Samir Gupta, Head of Central Region – BA Tires APAC, Managing Director – Continental Tires India
The Indian tyre market is growing rapidly, with an annual increase of 8.71% projected from 2023 to 2030, reaching USD 25.50 billion by FY2031, up from USD 13.11 billion in FY2023. However, challenges like the natural rubber shortage highlights the need for sustainable solutions and stronger domestic manufacturing for sustained growth.
Over the years, the government has focused on local manufacturing, strengthening infrastructure, and clean energy. With the upcoming budget, we expect further support for these areas. For example, we expect increased depreciation rates for plant and machinery, streamlined GST on electric vehicles (EVs) and components, and continuation of the Production-Linked Incentive (PLI) schemes.

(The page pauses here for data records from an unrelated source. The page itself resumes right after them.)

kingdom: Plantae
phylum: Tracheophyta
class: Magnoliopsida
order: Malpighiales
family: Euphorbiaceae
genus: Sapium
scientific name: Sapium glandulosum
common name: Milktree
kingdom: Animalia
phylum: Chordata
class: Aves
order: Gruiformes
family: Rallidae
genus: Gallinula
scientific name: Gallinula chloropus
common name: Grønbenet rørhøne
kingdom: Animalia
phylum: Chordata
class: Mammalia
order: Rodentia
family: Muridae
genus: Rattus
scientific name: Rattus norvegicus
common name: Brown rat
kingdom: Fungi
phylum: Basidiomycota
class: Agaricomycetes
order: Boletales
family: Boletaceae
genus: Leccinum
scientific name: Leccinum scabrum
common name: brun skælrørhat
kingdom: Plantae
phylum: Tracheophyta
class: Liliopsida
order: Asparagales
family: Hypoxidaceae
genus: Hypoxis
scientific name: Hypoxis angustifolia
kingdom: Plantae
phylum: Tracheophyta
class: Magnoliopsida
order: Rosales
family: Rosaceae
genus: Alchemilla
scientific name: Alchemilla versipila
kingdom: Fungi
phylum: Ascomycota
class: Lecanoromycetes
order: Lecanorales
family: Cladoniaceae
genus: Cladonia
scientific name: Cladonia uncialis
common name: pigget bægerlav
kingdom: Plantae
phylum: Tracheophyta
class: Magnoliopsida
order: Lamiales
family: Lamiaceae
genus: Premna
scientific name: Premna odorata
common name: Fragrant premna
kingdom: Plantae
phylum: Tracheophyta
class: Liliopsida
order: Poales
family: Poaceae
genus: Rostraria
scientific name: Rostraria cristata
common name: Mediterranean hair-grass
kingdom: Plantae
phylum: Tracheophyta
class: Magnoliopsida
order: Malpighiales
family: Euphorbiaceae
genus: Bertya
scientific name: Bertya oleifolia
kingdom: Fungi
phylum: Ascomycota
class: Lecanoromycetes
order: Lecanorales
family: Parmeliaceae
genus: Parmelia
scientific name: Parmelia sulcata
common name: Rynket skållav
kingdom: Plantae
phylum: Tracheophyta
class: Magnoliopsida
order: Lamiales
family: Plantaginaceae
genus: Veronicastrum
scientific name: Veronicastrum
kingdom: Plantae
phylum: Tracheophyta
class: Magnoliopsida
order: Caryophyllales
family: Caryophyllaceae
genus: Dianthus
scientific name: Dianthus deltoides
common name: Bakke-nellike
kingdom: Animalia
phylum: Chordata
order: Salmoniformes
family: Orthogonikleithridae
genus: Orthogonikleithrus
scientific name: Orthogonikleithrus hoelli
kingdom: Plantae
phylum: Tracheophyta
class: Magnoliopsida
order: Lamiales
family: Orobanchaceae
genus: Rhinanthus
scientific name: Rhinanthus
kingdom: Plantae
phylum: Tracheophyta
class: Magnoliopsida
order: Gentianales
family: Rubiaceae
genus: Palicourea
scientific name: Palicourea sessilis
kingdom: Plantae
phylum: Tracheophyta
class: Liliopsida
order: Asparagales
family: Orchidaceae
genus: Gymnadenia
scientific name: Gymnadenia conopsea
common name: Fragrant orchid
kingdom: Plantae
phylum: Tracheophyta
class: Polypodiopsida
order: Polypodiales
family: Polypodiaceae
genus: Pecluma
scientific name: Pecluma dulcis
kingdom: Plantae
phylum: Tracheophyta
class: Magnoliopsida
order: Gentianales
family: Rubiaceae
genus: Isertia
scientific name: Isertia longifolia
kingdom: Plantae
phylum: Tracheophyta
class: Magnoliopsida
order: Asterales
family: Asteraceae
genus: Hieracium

With the focus on “Viksit Bharat”, in February, India’s Finance Minister announced an 11% increase in capital infrastructure spending to ₹11.11 lakh crore. In the upcoming budget, the industry hopes for more initiatives to support enhanced infrastructure, renewable energy, transportation, and logistics. This will stimulate economic growth, create jobs, and improve connectivity, while addressing GST rationalization and consumption.
Furthermore, for a sustainable growth of India, the industry expects incentives to promote India’s mission to achieve net-zero carbon emissions by 2070. Such incentives will encourage more manufacturers to adopt sustainable practices.
Collaborative efforts towards sustainability, technology, and local production will ensure the industry’s continued growth, driving economic development, job creation, and improved connectivity.
Dr. Ravinder Goyal, Co-founder of Erekrut
The Union Budget 2024 marks a significant stride towards bolstering employment and skill development across India The employment-linked skilling schemes and job creation incentives, especially the direct benefit transfer for first-time employees, are transformative. These measures will support young job seekers and enhance their career prospects.
The substantial investment of ₹1.48 lakh crore in education, employment, and skill development reflects a strong commitment to building a skilled workforce. The PM’s package, including schemes for job creation in manufacturing and support to employers, will significantly boost job opportunities and economic growth. Under the leadership of the Finance Minister and the Prime Minister, India is poised for a more prosperous and skilled future.